WHY SPIDERS? Spiders are the dominant non-vertebrate predators in almost every terrestrial habitat, making them keystone ecosystem components. They are also extremely diverse, comprising over 2% of all the described species on the planet. Although tackling megadiverse groups like spiders is a daunting task, it is essential that we try, both for science and society, because our current knowledge of biodiversity is highly biased (Platnick, 1999).
Thus, for example, a genus containing three allopatric species within Chile offers much more biogeographic information than does a genus containing only one Chilean species. Not only does the first genus suggest the existence of more areas of endemism, it also offers a potential source of cladistic information: an informative component suggesting that two of those possible areas of endemism share a more recent common history than either does with the third. A single genus containing 20, or even 50, allopatric species within Chile thus has the potential of providing vastly more information on the biotic history of Chile than could even 50 genera of different groups that each contain only a single, widespread Chilean species.
For policy makers facing the crucial triage situations imposed by today's biodiversity crisis, the same criteria hold. Much has been made of biodiversity "hotspots" -- areas with high species diversity. The now conventional list of such high diversity areas (e.g., Mittermeier et al., 1999) is based almost entirely on vertebrate and plant distributional data. Even if such hotspots turn out to be areas of high diversity for life in general, and even if they turn out to be areas of high endemicity for life in general as well, they offer little potential for making on-the-ground conservation decisions. It is of scant help to a forest manager in Chile to know that the south temperate Nothofagus forests are a biodiversity hotspot.
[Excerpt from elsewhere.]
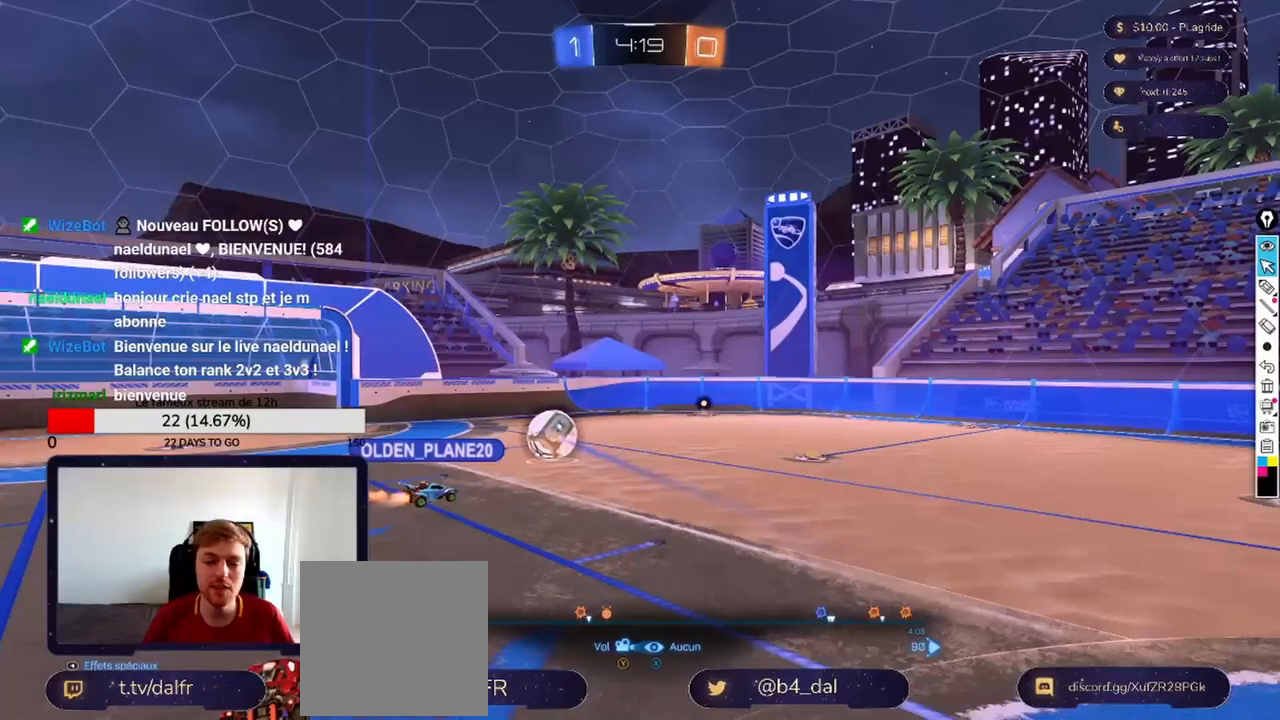
{"buttons": [], "left_stick": "up-right", "right_stick": "center", "events": [[83, "right_stick", "down-left"], [125, "left_stick", "up-right"], [292, "right_stick", "center"]]}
Detailed knowledge of the distribution and interrelationships of a few genera, each with numerous allopatric species inhabiting those forests, on the other hand, could allow narrow areas of endemism to be detected, and used to choose, for preservation attempts, that set of areas that can jointly maximize the phylogenetic diversity we may still be able to save (e.g., Williams et al., 1991).
There are, of course, many megadiverse groups with microdistributed species, but spiders are unusual among them in several respects. One concerns our ability to deal with existing knowledge. For every megadiverse group, the published systematic literature is astoundingly large, widely scattered, and difficult to access, so that even determining what currently valid species are known in a given taxon, or from a particular region, is a major undertaking. Spiders are one of the few such groups for which our scattered taxonomic knowledge has been completely cataloged in an electronically available form. The World Spider Catalog (Platnick, 2006), which is updated twice a year, provides a complete listing of all available names (and their synonyms), as well as citations to every important published taxonomic treatment of each species, from Linnaeus to date (compilation of the catalog was supported in large part by NSF). The most recent update (Version 7.0) details 39,490 currently valid species, assigned to 3,642 genera and 111 families, and comprises almost 15 megabytes of text. The database conversion of the catalog information by Robert Raven provides Species 2000 and GBIF with their authority files for spiders.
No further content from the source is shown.